America's second-largest
bank is relocating its business-support operations to the Philippines,
according to a high-ranking Filipino government official recently quoted in the
Filipino press. The move, which includes a portion of the bank's customer service
unit, comes less than three years after Bank of America received a $45 billion federal bailout.
Roman Romulo, deputy
majority leader of the Philippine House of Representatives, bragged to the Manila Standard Today earlier
this month that the Philippines "has secured its place as the world's
fastest-growing outsourcing hub." Romulo pointed out that BofA is the last
of the "big four" US banks to move their business-support network to
his island nation, where the average family makes $4,700 a year.
A spokesman for Bank of
America, Mark Pipitone, was unable to provide additional information about the
bank's off shoring plans on Friday. "We have employees and operations
where we can ensure that we best serve our customers and clients," he told
me in an email.
The bank's outsourcing
comes amid rising concerns about the security of customers' financial data in
the hands of foreign contractors. In March, undercover reporters for England's Sunday
Times met in India with "IT consultants" who claimed they
were call center workers and offered to sell them credit card and
medical information for 500,000 Britons—including account holders at major
banks such as HSBC.
To prevent similar
scandals from rocking the Philippines, Romulo is pushing a law that would
require Filipino companies to "protect the integrity and confidentiality
of any personal information collected from their clients, in compliance with
international privacy standards," according to the Filipino television
network ABS/CBN News.
US banks already are
operating call centers in
the Philippines, "despite the fact that they haven't actually passed this
rudimentary legislation," says Shane Larson, legislative director for the
Communication Workers of America (CWA), which represents 150,000 American call
center workers. The Indian government is ahead of the Philippines in passing
data privacy laws, notes the union, but those laws specifically exempt the call
center industry. And that could lead to problems: In a 2005 survey by
PricewaterhouseCoopers, 85 percent of the Indian outsourcing companies that
responded said they had experienced information security breaches in the
previous year.
In a 2010 report on the
offshoring of technical jobs, New
York's Department of Labor concluded that data security in the medical and
financial fields is "of critical concern" and that "other
nations' legal systems (especially in developing countries such as India)

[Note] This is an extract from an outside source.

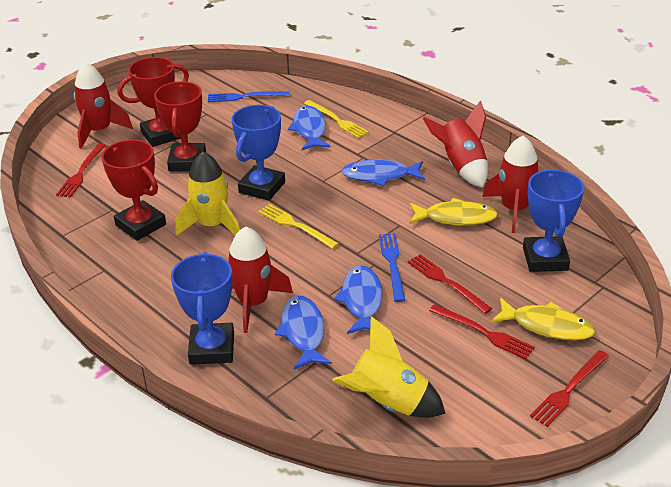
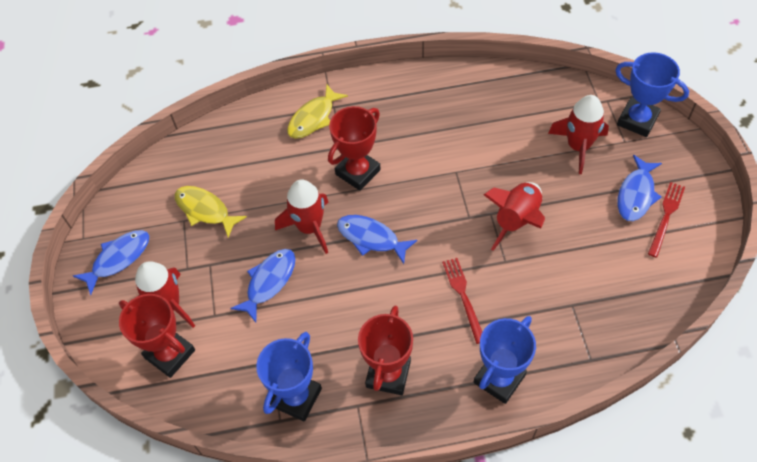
blue fork: 2 -> 0
red fork: 4 -> 2
yellow fork: 2 -> 0
yellow rocket: 2 -> 0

require reform to match that of the US with respect to privacy and computer
security."
Needless to say, the
outsourcing is bad news for an already hurting US call center industry, which
has shed some 500,000 jobs during the past four years—about 10 percent of the
total. The CWA hopes to reverse this trend by pushing the US Call Center and
Consumer Protection Act, a bill that would make any company that outsources
call center jobs ineligible for federal loans and
grants.
In addition to the
"frustrations" of dealing with customer-service workers halfway
around the globe, "there is the bigger picture of how opaque the process
is, and, as a result, some of the security questions that are raised,"
says Larson of the CWA. "I think Americans deserve to know to whom they
are speaking and to where their information is going."